第30話 ど、独占したい リザラ視点

私の名前はリザラ。


 ルグシア学園の生徒会に所属している書記だ。


 私の異名は『水の剣士』であり、貴族の中でも有名な存在。


 剣を振るう姿はまるで水の流れのようにしなやかで、いつも自分の鍛錬を怠らなかった。


 正直言って、私と戦える人間なんてあまりいないと思っていた。


 そう、数時間前までは。


「アレンって、本当に何者なの?」

 

 突然現れたアレンに、疑問が浮かぶ。


 アレンがエイダにスカウトされてから、全ての事が始まったのだ。


 最初はただの男だと思っていたのだが、その実態は全く違った。


「恐ろしく強い……なんて魔法なの」

 

 私とアレンは訓練場で勝負をしたが、全く歯が立たなかった。


 それどころか、アレンの余裕の表情に、半分遊ばれているのではないかとさえ感じた。


「アレンは凄いわ」

 

 人生で初めて、自分では勝てないと悟った相手があのアレンだ。


 評判を聞く限り、アレンは傲慢で誰に対しても悪質な行動をする悪名高き貴族だと聞いていた。


 しかし、実際に彼と対峙してみると全く違い、その強さは圧倒的で、心の中に湧き上がる感情があった。

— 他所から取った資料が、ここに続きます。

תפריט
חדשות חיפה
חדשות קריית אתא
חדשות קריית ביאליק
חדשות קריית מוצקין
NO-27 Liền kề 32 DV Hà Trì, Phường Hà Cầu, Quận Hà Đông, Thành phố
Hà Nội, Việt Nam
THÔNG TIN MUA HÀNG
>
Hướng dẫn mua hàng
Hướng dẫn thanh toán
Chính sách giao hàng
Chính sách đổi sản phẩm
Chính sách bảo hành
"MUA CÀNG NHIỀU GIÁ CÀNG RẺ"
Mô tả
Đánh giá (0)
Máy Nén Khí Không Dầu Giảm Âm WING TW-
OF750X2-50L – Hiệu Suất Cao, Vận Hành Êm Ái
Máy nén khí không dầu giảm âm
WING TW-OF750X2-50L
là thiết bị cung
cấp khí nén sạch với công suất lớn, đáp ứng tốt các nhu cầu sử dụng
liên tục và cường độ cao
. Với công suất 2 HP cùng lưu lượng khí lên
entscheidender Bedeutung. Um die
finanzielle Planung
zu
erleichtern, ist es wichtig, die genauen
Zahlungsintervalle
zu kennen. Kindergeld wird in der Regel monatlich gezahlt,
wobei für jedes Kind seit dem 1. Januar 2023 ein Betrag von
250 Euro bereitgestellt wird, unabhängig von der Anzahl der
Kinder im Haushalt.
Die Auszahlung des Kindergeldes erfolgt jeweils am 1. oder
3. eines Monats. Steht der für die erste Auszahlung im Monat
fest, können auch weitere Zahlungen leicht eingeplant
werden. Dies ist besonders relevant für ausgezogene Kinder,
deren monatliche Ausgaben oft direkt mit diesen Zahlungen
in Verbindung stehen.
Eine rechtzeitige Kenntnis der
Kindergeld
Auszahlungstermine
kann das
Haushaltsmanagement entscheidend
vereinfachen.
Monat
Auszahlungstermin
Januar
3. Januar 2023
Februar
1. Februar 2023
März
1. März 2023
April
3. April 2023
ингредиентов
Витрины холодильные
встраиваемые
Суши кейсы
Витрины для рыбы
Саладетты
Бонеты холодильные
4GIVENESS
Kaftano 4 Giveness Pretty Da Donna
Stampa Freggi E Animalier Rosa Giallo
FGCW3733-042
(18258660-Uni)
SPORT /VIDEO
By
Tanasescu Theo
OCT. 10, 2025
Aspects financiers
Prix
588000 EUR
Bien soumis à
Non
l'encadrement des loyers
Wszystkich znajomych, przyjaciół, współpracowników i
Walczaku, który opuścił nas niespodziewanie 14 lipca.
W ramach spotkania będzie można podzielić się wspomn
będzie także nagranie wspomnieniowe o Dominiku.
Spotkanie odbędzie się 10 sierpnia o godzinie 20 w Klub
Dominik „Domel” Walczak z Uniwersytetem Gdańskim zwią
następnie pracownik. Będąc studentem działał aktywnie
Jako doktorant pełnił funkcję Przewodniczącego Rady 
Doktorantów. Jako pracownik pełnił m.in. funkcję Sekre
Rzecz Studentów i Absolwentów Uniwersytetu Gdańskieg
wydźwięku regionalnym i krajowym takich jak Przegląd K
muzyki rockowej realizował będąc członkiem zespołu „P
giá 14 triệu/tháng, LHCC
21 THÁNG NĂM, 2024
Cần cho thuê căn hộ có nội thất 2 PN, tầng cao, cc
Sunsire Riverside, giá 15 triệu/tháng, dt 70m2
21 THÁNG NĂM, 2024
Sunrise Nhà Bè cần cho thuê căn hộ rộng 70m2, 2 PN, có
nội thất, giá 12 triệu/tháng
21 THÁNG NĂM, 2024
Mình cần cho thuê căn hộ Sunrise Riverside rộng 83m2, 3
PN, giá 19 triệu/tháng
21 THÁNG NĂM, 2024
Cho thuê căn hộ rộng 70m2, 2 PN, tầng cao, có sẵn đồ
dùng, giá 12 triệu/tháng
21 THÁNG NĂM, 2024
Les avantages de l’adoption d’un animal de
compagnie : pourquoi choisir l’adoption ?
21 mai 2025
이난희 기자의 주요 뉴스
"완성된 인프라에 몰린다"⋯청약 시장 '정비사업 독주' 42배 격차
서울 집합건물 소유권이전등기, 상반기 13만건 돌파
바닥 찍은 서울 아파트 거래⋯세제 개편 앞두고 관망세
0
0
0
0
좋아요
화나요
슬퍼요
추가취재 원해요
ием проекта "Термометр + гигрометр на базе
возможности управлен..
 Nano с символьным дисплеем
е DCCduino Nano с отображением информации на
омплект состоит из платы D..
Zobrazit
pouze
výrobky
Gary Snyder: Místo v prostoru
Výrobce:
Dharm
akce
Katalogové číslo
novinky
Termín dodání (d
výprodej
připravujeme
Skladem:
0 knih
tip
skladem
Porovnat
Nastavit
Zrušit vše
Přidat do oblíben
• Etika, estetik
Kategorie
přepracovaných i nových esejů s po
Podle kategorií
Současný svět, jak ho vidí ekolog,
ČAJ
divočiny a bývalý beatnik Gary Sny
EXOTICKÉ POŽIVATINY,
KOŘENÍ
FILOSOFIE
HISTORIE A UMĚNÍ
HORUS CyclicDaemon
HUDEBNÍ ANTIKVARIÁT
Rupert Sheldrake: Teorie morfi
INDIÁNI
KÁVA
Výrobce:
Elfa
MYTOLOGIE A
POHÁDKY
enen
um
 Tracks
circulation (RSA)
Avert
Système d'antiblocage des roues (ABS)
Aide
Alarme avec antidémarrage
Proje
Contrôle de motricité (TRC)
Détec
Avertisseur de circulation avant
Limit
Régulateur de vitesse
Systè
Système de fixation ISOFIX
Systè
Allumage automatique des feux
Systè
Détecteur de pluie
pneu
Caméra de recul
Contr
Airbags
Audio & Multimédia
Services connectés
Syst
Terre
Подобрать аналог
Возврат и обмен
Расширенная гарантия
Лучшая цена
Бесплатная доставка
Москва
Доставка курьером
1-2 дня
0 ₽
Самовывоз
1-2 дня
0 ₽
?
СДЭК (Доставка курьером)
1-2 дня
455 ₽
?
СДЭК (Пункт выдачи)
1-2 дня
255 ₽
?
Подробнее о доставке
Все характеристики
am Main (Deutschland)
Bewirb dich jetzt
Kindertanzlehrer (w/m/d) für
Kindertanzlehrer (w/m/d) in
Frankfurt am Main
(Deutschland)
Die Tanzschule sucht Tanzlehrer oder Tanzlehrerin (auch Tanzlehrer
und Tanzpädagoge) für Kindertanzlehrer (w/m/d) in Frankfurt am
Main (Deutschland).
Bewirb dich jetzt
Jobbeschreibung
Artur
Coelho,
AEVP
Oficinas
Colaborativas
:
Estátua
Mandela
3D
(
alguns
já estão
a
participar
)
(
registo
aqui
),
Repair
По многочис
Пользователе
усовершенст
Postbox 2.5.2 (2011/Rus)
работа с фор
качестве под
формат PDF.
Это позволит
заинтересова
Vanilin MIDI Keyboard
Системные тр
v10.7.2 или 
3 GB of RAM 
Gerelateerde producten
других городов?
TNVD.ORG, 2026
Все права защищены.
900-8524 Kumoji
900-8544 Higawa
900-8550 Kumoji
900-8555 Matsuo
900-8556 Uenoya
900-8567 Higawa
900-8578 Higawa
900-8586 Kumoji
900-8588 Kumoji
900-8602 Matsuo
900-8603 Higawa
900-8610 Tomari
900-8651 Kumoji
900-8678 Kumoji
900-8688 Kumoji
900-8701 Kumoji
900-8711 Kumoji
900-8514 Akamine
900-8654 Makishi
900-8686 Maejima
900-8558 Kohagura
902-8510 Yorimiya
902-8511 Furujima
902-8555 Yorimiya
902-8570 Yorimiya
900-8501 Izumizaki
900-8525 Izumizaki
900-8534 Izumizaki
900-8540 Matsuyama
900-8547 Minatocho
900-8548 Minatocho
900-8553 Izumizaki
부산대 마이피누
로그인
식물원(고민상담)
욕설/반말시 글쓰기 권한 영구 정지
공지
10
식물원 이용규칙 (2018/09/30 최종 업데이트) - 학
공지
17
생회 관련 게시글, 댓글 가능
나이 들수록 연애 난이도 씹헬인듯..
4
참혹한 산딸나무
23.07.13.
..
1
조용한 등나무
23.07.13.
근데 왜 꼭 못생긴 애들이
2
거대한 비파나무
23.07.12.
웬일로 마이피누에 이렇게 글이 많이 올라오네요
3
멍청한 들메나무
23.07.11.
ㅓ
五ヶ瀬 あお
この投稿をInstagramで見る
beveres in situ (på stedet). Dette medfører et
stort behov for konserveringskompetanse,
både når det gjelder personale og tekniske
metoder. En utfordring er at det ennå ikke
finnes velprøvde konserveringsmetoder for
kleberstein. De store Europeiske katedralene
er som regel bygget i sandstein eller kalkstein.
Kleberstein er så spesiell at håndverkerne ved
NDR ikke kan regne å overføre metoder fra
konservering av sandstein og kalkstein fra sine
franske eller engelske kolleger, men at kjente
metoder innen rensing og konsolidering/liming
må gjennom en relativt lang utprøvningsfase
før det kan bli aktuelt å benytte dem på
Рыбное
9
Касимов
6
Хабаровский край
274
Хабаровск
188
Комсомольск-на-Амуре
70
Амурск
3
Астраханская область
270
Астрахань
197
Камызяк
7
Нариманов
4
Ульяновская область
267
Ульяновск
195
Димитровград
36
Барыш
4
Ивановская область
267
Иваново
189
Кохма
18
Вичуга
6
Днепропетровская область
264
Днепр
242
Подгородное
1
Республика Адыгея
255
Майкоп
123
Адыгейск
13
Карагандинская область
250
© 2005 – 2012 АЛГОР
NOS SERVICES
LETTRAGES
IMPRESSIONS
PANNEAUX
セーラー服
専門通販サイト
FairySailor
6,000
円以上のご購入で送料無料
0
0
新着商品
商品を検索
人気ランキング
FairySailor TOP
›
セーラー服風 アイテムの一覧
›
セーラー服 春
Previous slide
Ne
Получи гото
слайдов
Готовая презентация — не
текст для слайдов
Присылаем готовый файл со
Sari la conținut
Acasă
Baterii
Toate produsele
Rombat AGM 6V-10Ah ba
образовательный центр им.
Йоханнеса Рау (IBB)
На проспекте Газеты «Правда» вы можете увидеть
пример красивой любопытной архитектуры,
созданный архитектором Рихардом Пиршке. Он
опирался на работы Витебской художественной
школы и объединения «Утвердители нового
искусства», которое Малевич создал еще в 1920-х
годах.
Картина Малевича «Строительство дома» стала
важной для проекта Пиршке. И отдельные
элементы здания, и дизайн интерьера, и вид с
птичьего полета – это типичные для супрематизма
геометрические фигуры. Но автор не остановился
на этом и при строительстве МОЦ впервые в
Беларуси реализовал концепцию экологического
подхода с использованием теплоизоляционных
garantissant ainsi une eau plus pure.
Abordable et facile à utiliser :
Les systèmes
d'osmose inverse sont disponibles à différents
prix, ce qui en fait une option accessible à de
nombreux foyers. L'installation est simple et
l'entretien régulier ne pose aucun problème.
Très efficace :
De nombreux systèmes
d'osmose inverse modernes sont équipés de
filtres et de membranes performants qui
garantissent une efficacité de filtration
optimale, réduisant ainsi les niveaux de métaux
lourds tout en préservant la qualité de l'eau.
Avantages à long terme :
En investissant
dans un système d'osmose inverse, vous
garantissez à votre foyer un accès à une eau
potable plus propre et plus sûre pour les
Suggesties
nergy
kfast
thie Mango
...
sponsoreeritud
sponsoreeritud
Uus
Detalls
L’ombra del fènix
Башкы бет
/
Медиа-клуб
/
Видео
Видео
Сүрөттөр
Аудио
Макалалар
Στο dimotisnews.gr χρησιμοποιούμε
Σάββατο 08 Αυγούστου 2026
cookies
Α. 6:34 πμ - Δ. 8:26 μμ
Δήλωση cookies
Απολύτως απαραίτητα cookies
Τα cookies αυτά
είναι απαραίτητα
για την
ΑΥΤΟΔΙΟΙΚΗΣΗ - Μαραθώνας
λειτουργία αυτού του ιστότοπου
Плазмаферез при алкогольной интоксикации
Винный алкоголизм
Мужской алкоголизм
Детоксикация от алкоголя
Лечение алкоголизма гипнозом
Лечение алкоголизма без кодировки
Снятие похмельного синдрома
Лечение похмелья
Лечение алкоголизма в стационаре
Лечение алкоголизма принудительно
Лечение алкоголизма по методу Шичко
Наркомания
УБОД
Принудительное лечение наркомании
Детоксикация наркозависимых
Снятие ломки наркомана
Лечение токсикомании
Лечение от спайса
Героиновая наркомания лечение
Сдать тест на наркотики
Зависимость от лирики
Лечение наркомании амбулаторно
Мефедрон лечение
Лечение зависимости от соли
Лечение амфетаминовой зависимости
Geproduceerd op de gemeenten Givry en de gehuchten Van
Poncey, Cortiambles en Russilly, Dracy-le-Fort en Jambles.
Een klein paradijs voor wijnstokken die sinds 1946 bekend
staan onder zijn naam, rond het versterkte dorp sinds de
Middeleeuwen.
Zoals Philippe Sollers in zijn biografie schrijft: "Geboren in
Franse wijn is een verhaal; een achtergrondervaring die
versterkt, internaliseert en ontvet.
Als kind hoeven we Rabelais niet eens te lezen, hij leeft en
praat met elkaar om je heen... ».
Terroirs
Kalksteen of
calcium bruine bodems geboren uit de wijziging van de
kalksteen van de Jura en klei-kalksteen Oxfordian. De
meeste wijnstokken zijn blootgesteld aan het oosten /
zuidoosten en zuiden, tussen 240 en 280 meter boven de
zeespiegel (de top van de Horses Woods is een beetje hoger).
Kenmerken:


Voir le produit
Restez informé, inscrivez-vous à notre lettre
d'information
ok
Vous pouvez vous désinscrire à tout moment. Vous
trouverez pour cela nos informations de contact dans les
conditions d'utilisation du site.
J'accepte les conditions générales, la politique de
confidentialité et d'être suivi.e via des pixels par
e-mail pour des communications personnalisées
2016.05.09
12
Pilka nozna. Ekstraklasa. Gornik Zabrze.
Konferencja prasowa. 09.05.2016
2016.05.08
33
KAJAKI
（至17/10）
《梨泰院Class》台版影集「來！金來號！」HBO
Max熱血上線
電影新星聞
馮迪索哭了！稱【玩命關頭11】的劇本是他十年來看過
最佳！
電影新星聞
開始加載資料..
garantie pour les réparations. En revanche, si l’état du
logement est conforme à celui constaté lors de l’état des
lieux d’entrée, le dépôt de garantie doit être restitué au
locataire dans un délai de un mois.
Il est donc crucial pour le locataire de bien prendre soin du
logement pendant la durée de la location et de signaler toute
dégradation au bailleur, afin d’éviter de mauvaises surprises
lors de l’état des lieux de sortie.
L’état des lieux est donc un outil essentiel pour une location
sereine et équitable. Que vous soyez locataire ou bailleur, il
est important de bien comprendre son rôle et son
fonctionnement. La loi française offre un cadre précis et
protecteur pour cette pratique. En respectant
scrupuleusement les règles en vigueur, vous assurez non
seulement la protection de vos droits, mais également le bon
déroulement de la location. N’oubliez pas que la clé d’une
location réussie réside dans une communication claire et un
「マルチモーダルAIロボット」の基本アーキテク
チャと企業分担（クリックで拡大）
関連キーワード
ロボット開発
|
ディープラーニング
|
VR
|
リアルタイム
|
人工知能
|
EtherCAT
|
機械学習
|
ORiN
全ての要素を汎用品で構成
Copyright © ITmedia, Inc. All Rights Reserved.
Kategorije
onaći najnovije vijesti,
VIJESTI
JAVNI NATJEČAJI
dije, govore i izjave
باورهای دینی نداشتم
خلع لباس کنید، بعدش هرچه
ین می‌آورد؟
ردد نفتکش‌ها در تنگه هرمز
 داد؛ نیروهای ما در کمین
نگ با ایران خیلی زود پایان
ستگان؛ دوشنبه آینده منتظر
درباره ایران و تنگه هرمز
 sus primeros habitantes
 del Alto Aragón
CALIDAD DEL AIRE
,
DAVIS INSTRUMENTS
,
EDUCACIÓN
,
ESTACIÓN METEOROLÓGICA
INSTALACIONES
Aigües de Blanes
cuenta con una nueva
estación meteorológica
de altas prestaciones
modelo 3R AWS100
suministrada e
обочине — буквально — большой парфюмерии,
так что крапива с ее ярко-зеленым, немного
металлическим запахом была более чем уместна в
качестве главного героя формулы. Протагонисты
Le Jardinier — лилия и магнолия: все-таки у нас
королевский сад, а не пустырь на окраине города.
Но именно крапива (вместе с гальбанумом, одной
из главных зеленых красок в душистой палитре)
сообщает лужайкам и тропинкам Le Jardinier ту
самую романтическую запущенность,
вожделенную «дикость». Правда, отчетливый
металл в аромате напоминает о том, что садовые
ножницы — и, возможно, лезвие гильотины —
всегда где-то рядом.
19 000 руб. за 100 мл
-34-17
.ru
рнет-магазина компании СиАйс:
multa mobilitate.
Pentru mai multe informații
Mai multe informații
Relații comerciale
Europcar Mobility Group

 最初は、アレンが生徒会に入ってから全てが終わったと思ったけれど。


「聞いてた話と全然違うじゃない。しかも魔法が凄いだけじゃなくて、頭の回転も良い」

 

 今回、エイダから魔法書が無くなる事件を解決するために、アレンと共に行動することになったが、アレンはすぐに原因を予測し、深く考察を進めていた。


 私の思考を超えた視点で、原因を突き止めていく様はただ強いだけではなく、物事を冷静に考える力を持っている。


「それに、あんなに褒めてくれるなんて」

 

 私がアレンとの戦いに敗れた後、アレンは私の行動や考え方を褒めてくれた。


 正直、アレンの前で私はほとんど無力化されていた。


 だから、評判通りに厳しくダメ出しされると思っていたのに。


「惚れちゃうじゃない……」

 

 私は今まで人に褒められたことがほとんどなかった。


 それは、私の環境が厳しく、周りからの期待も高かったから、出来て当たり前の風潮だったのだ。


 だからこそ、アレンに褒められた時、本当に嬉しかった。


 アレンは私より遥かに強いのに、あんなにも優しく接してくれた。


「心の高鳴りが止まらない……」

 

 アレンと会話を交わしてから、私の心臓は止まることを知らない。


 もしかして、私はアレンのことが好きなのだろうか。


 まだ会って間もないのに、アレンの強さと優しさに触れて、私のハートはがっちりと掴まれてしまった。


「アレンは、私のもの」

 

 誰かに渡したくないという気持ちが溢れ出す。


 今まで私は恋をしたことがなかった。


 数々の剣士や魔術師と出会ってきたが、こんな感情は初めてだった。


「まずは、アレンに言われた仕事をしないと」

 

 私はアレンに王都周辺の地図を確認し、アジトになりそうな場所はないか調べてほしいと頼んだ。